Sabtu, 17 Juli 2010

MASALAH KURIKULUM SEKULER, ISLAMI DAN PENDIDIKAN NASIONAL

A. Pengertian Kurikulum

Kalau diartikan secara harfiah kurikulum berasal dari bahasa latin, yaitu curriculum, yang berarti bahan pengajaran. Adapula yang mengartikan dari bahasa Prancis courier yang berarti berlari.

Kurikulum pada hakikatnya adalah rancangan mata pelajaran bagi suatu kegiatan jenjang pendidikan tertentu, dan dengan menguasainya seorang dapat dinyatakan lulus dan berhak memperoleh ijazah.

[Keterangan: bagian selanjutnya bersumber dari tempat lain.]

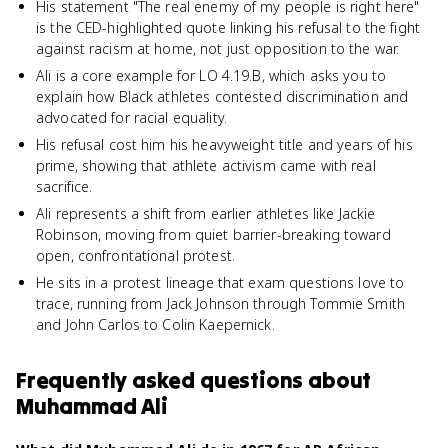
His statement "The real enemy of my people is right here"
is the CED-highlighted quote linking his refusal to the fight
against racism at home, not just opposition to the war.
Ali is a core example for LO 4.19.B, which asks you to
explain how Black athletes contested discrimination and
advocated for racial equality.
His refusal cost him his heavyweight title and years of his
prime, showing that athlete activism came with real
sacrifice.
Ali represents a shift from earlier athletes like Jackie
Robinson, moving from quiet barrier-breaking toward
open, confrontational protest.
He sits in a protest lineage that exam questions love to
trace, running from Jack Johnson through Tommie Smith
and John Carlos to Colin Kaepernick.
Frequently asked questions about
Muhammad Ali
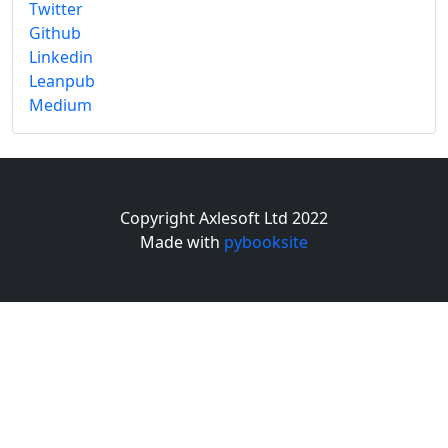
Twitter
Github
Linkedin
Leanpub
Medium
Copyright Axlesoft Ltd 2022
Made with
pybooksite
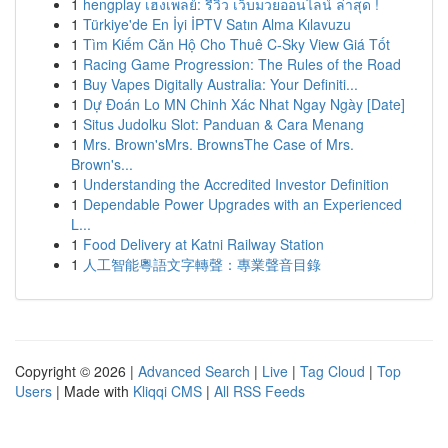
1
hengplay เฮงเพลย์: รีวิว เว็บมวยออนไลน์ ล่าสุด !
1
Türkiye'de En İyi İPTV Satın Alma Kılavuzu
1
Tìm Kiếm Căn Hộ Cho Thuê C-Sky View Giá Tốt
1
Racing Game Progression: The Rules of the Road
1
Buy Vapes Digitally Australia: Your Definiti...
1
Dự Đoán Lo MN Chinh Xác Nhat Ngay Ngày [Date]
1
Situs Judolku Slot: Panduan & Cara Menang
1
Mrs. Brown'sMrs. BrownsThe Case of Mrs.
Brown's...
1
Understanding the Accredited Investor Definition
1
Dependable Power Upgrades with an Experienced
L...
1
Food Delivery at Katni Railway Station
1
人工智能粵語文字轉聲：專業聲音目錄
Copyright © 2026 |
Advanced Search
|
Live
|
Tag Cloud
|
Top
Users
| Made with
Kliqqi CMS
|
All RSS Feeds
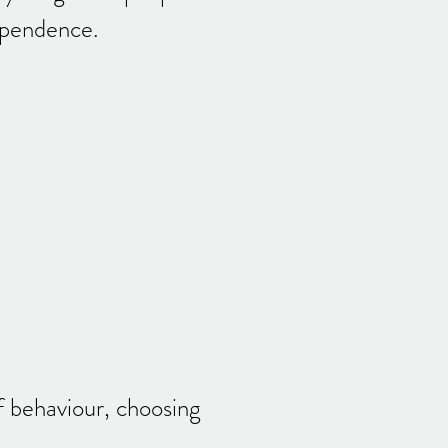
dependence.
f behaviour, choosing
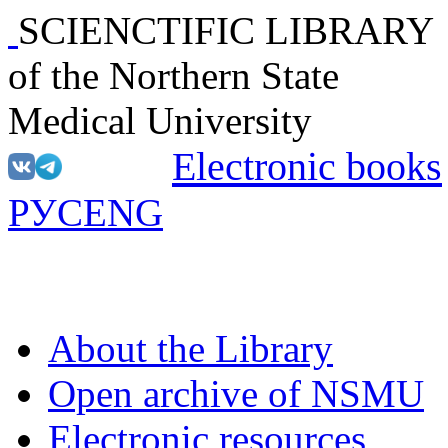
SCIENCTIFIC LIBRARY
of the Northern State
Medical University
Electronic books
РУС
ENG
About the Library
Open archive of NSMU
Electronic resources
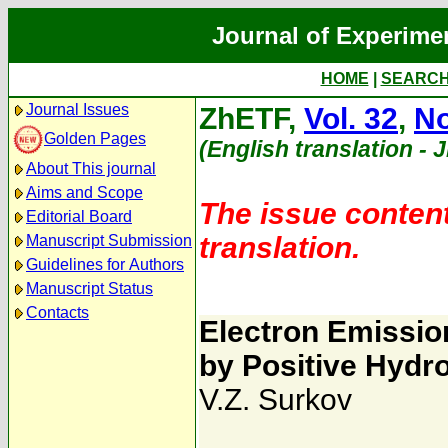
Journal of Experime
HOME
|
SEARC
Journal Issues
ZhETF,
Vol. 32
,
No
Golden Pages
(English translation - 
About This journal
Aims and Scope
The issue content
Editorial Board
translation.
Manuscript Submission
Guidelines for Authors
Manuscript Status
Contacts
Electron Emissio
by Positive Hydr
V.Z. Surkov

Esensi dari kurikulum adalah program, yaitu program untuk dalam mencapai tujuan pendidikan. Pada umumnya kurikulum berisi nama-nama mata pelajaran beserta silabinya atau pokok bahasan, selain itu berupa nama kegiatan, dan jika berorientasi pada kompetensi maka kurikulum berisi daftar kompetensi serta indikator-indikatornya.

Dalam pemakaiannya sehari-hari kurikulum mengandung pengertian :

1. Kurikulum dalam arti sederet mata pelajaran pada suatu jenjang dan jenis sekolah

2. Kurikulum dalam arti silabus

3. Kurikulum dalam arti program sekolah

B. Pengertian Sekuler

Adapun istilah Sekularisasi berakar dari kata Sekuler yang berasal dari bahas latin Seaculum artinya abad (age, century), yang mengandung arti bersifat dunia, atau berkenaan dengan kehidupan dunia sekarang. Dalam bahasa Inggris kata secular berarti hal yang bersifat duniawi, fana, temporal, tidak bersifat spritual, abadi dan sakral serta kehidupan di luar biara.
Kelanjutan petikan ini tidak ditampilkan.